RC: In partnership with Dept. of Statistics, we are developing a new course, News & Numbers, that will count as a quantitative literacy requirement in our college.

Q: What do you think is one of the biggest challenges students face now when they enter college? 

RC: Too many choices and too many distractions with social media.

Q: What motivates you to continue teaching? 

RC: Keeps me young...and I really like being around smart young people.

On a personal note...

Q. How do you take your coffee? 

RC: With a little cream.

Q. What newspaper(s) do you read? Print or digital?

RC: Mostly read in print -- get the NY Times daily and also Dayton Daily News. Occasionally read the Cincinnati Enquirer, although its small tabloid format (thanks, Gannett!) is a turnoff... and hard on my eyes.

Q: How do you spend your time when you're not teaching? 

RC: Reading, watching TV, playing golf, walking our dogs, visiting our 2-year old grandson in Ann Arbor.

Q: If you hadn't pursued a career in higher education, what career path do you think you would have chosen?

RC: I started out as a high school English teacher and coach (basketball and track) in Milwaukee but I wanted to be a TV critic for a newspaper.

Q. What’s your favorite TV show or movie of the year so far?

RC: TV -- Catastrophe, a smart comedy on Amazon; Movies -- a tie between Star Wars: The Force Awakens and Spotlight (which really gave good journalism a shot in the arm).

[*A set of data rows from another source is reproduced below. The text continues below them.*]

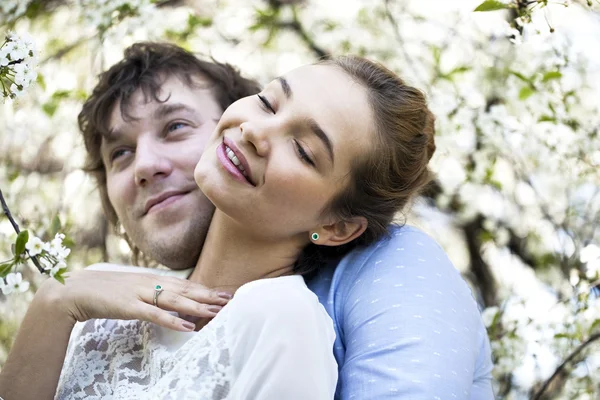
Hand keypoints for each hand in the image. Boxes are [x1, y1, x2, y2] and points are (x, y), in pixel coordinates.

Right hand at [37, 270, 230, 331]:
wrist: (76, 290)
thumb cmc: (105, 290)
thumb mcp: (134, 287)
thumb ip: (152, 291)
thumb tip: (170, 298)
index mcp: (152, 279)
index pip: (185, 284)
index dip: (206, 289)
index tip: (225, 292)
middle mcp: (151, 283)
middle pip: (186, 290)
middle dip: (209, 295)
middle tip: (231, 299)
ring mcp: (141, 294)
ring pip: (175, 301)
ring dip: (198, 306)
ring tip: (217, 311)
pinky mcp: (130, 307)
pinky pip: (155, 315)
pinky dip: (173, 321)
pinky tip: (188, 327)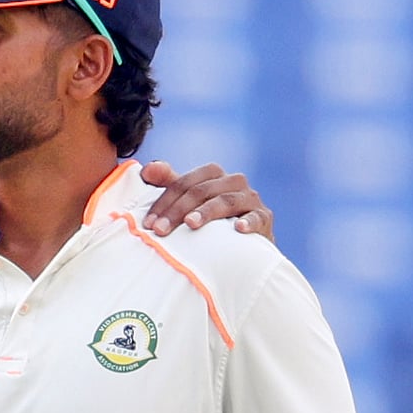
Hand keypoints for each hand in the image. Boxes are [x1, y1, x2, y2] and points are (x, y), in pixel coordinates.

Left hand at [140, 161, 273, 242]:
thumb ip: (168, 182)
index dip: (163, 202)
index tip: (149, 223)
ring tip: (191, 224)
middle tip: (160, 230)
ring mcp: (250, 198)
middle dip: (177, 210)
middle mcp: (233, 181)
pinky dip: (248, 221)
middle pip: (200, 191)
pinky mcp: (265, 217)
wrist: (246, 243)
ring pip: (225, 201)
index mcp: (212, 174)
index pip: (183, 183)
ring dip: (206, 212)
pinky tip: (238, 229)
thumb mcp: (188, 199)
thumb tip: (147, 168)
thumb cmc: (211, 219)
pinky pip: (257, 217)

Q: What was the last book you read?

RC: Louise Penny's A Fatal Grace.

Q: What book has influenced you most?

RC: To Kill a Mockingbird when I was young; Walker Percy's The Last Gentleman when I was an undergrad; and Thomas Kuhn's The Structure of Scientific Revolutions as a grad student.

Q: When you sit down to listen to music, which artists or genres do you go to most?

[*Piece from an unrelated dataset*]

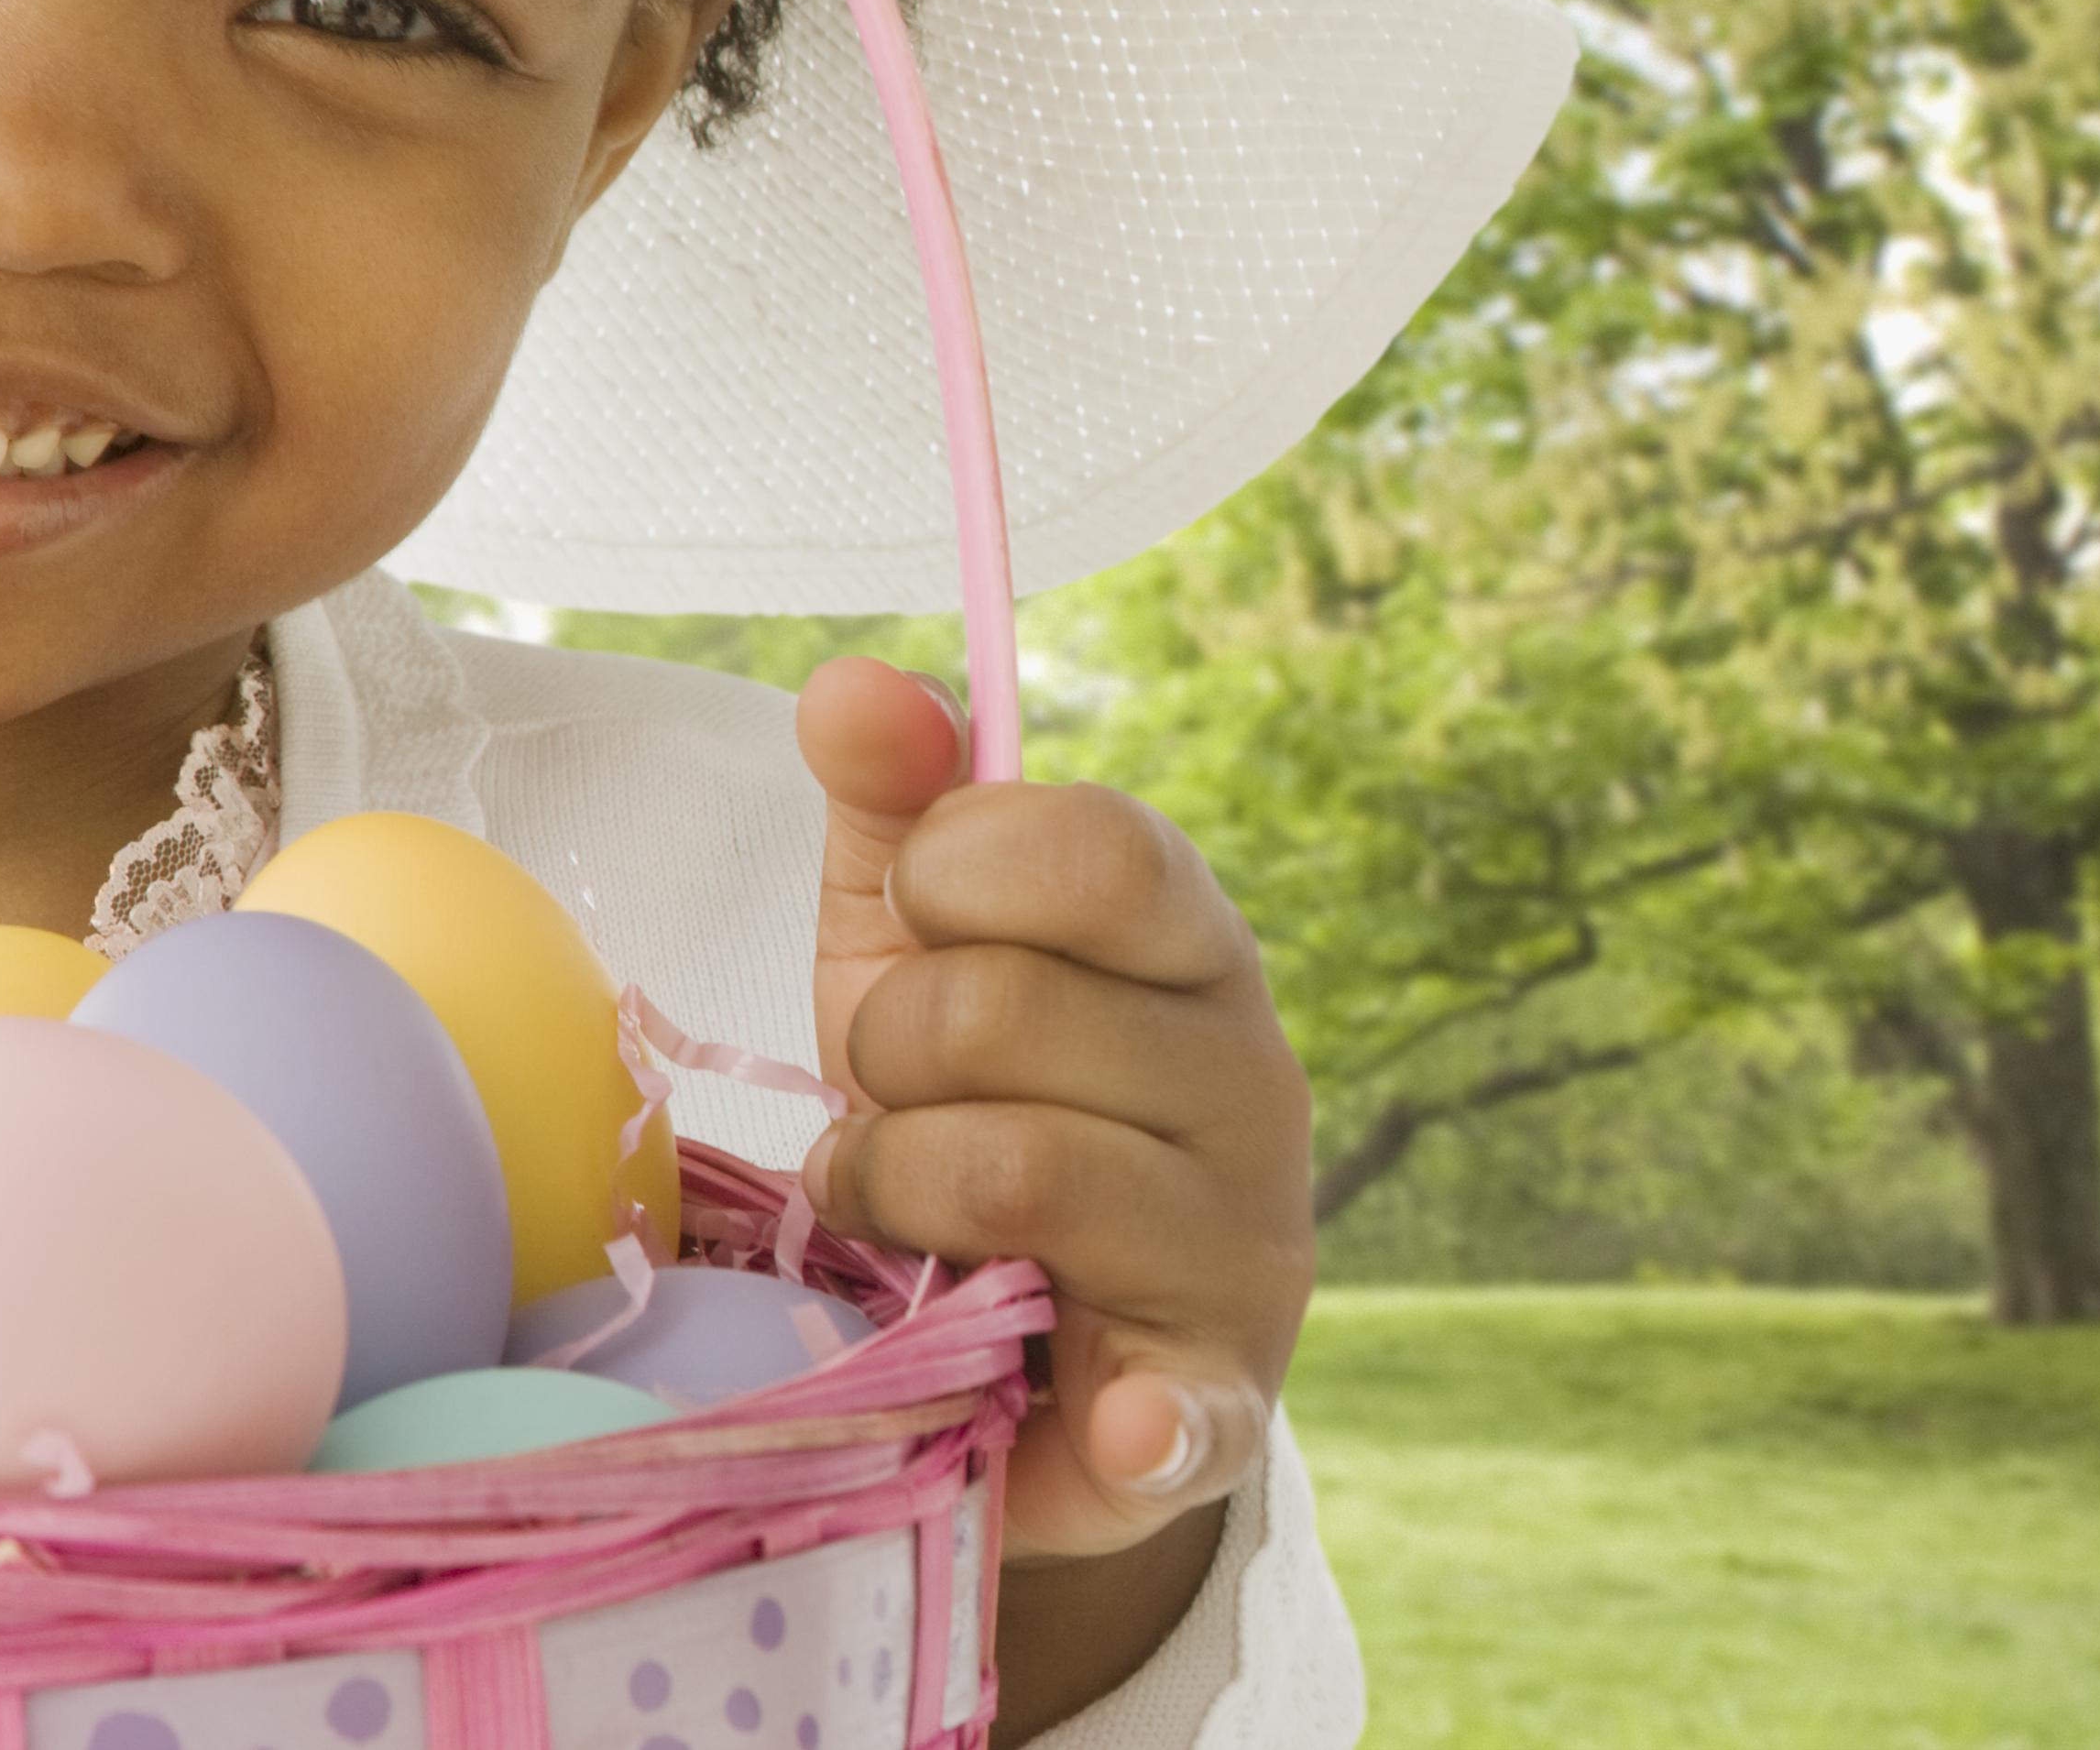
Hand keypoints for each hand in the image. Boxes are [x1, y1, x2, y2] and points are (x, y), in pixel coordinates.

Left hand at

RC: My Pandora rotation in the shuffle mode includes 50s rock and roll, Janice Joplin, The Band, Levon Helm, Fats Waller, Gene Krupa, Django Reinhardt, John Mellencamp, Simon & Garfunkel, Mumford & Sons, Adele, CCR, The Beatles, and the Rolling Stones, among others.  

Q: Where is one place you want to travel to, but have never been?

RC: Scotland

Q: What is one thing people would be surprised to learn about you?

RC: Two things: that I once had the Fab Five all in the same class (of 400) at Michigan (and rightly predicted after that the downfall of U of M's men's basketball program)...and that I do a podcast called Stats+Stories with the dept. of statistics chair at Miami.